Sligo Drama Circle’s Great Success – All-Ireland Awards for “God’s Gentry”

Filed in Press Reports by on October 27, 2013 0 Comments

ReviewsSligo Drama Circle scored a notable success at the All-Ireland Drama Festival which concluded in the Dean Crowe Memorial Theatre, Athlone. on Sunday night last, and for their presentation of Donagh Mc Donagh’s three act verse play “God’s Gentry” they won the Sportex Cup,, the open competition for three act plays, and also the Westmeath Independent Cup for verse plays. In addition, the production award in the competition for verse plays was won by Dr. Timothy Mc Keogh, producer of the Sligo Drama Circle, while a member of the company, Paddy Dooney, won a certificate of merit for outstanding performance in the role of John Melody in “God’s Gentry”.

And further honour was brought to Sligo by the Ballymote Dramatic Society which won the Broderick Cup for the best one act play presented by a rural group with their production of “Master Dudley”. “Master Dudley” was produced by Rev. Fr. Higgins, C.C. Ballymote. Heartiest congratulations are extended to the producers and casts of “God’s Gentry” and “Master Dudley” as well as to all those who were connected with the staging and presentation of the two prize-winning plays. Certainly by their success they have brought Sligo right into the limelight once again in the amateur drama movement in Ireland and brought off an unique success as being the representatives from the only county competing to win such a number of awards.

When the Sligo Drama Circle staged “God’s Gentry” on Friday night before a packed audience they were described as “romping through” the play in what was most probably the most vital performance of the fortnight and indeed the most colourful. Commenting on Sligo’s production of the Donagh Mc Donagh play – it was seen by the author – Mr. John Fernald congratulated the company heartily for a most enjoyable night. He said as far as the performance was concerned it had a “tremendous vitality for which I thank God. We have seen too many plays here without guts”. He liked the play itself, and the words were a joy. A single quip so engagingly expressed should not be missed. He did miss some, he thought, but that was because he was not quite familiar with the dialect. Others he lost through lack of clarity.

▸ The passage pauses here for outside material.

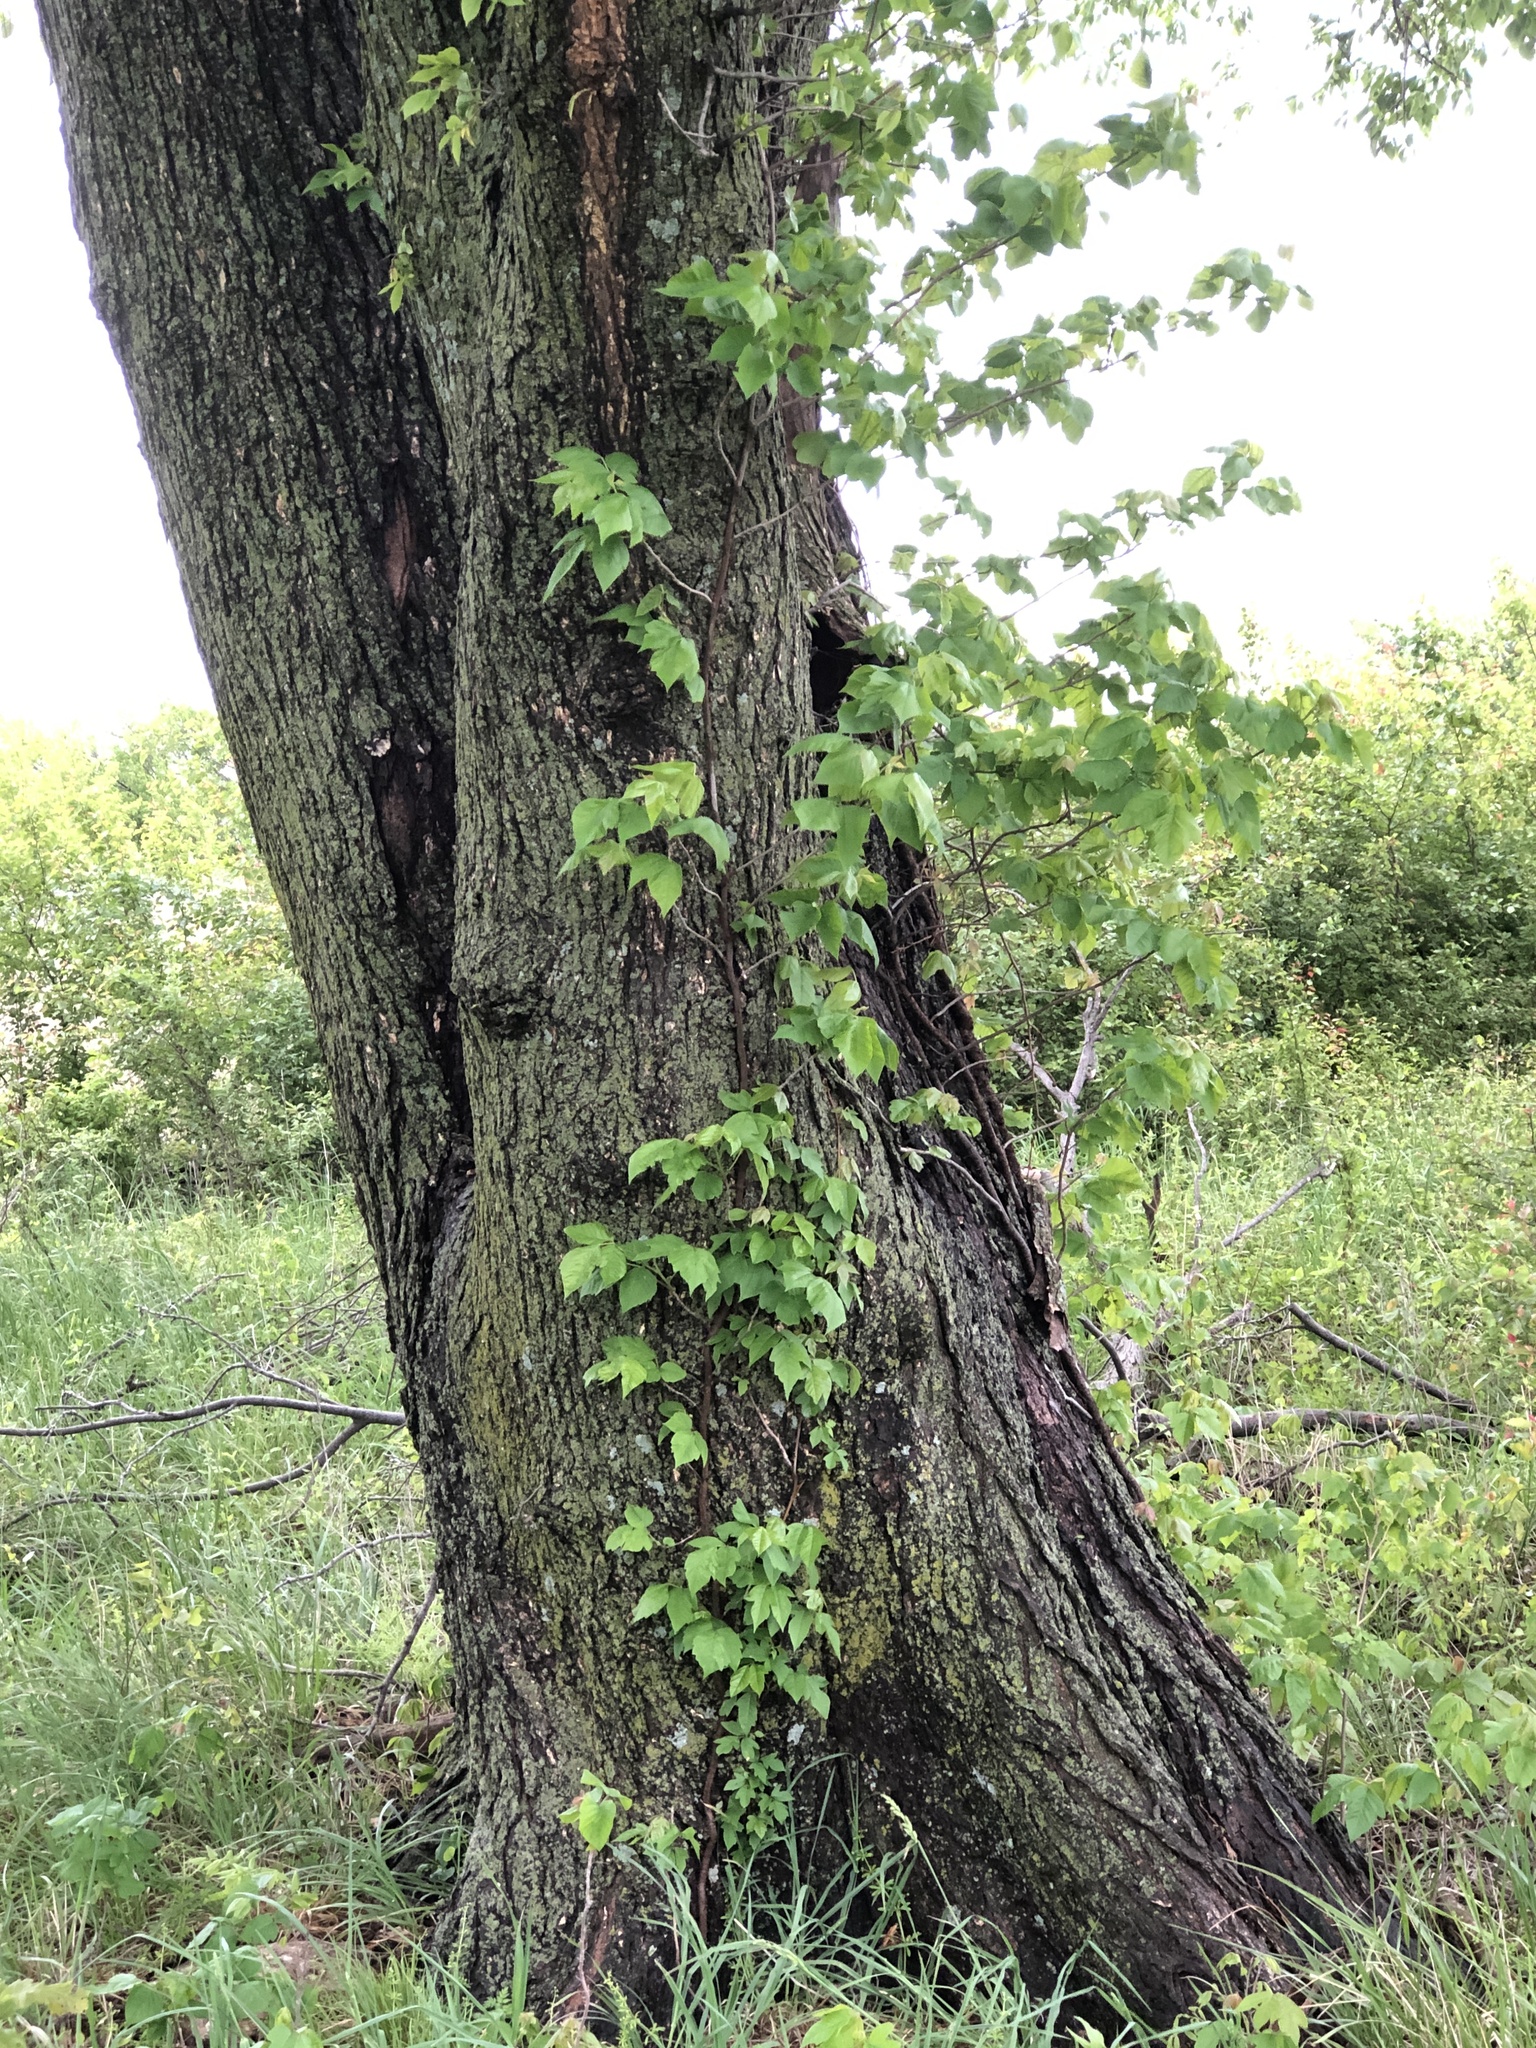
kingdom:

Dealing with the set, he said the second act reminded him of the set used by the Moscow Arts Theatre for their setting of “Cherry Orchard”. Some people would say it was very old fashioned. But it was very realistic and he thought it was just right for this play. The sky, however, at the back should be a little bit more realistic looking than the group had it. He had a few small points of criticism in his otherwise enthusiastic night. The Guards disappointed him because he thought they were such enjoyable characters in the script. Some of their “business” was a bit too clever and detracted from their lines. The play, he said, was basically a triumph for production. He would have liked to have seen better lighting and thought that the battle of the tinker women should have been more stylised.

While refusing to name any individual in the cast because of their all round team work, he did single out Paddy Dooney for giving the best performance of the night and Marks Mongan, played by Eddie Fitzpatrick, who flew back from Germany and motored with Maisie Mc Daniel from Dublin with the show’s producer Timothy Mc Keogh. The grouping could have been better, he added. However, the acting all round was excellent and he had a most enjoyable evening.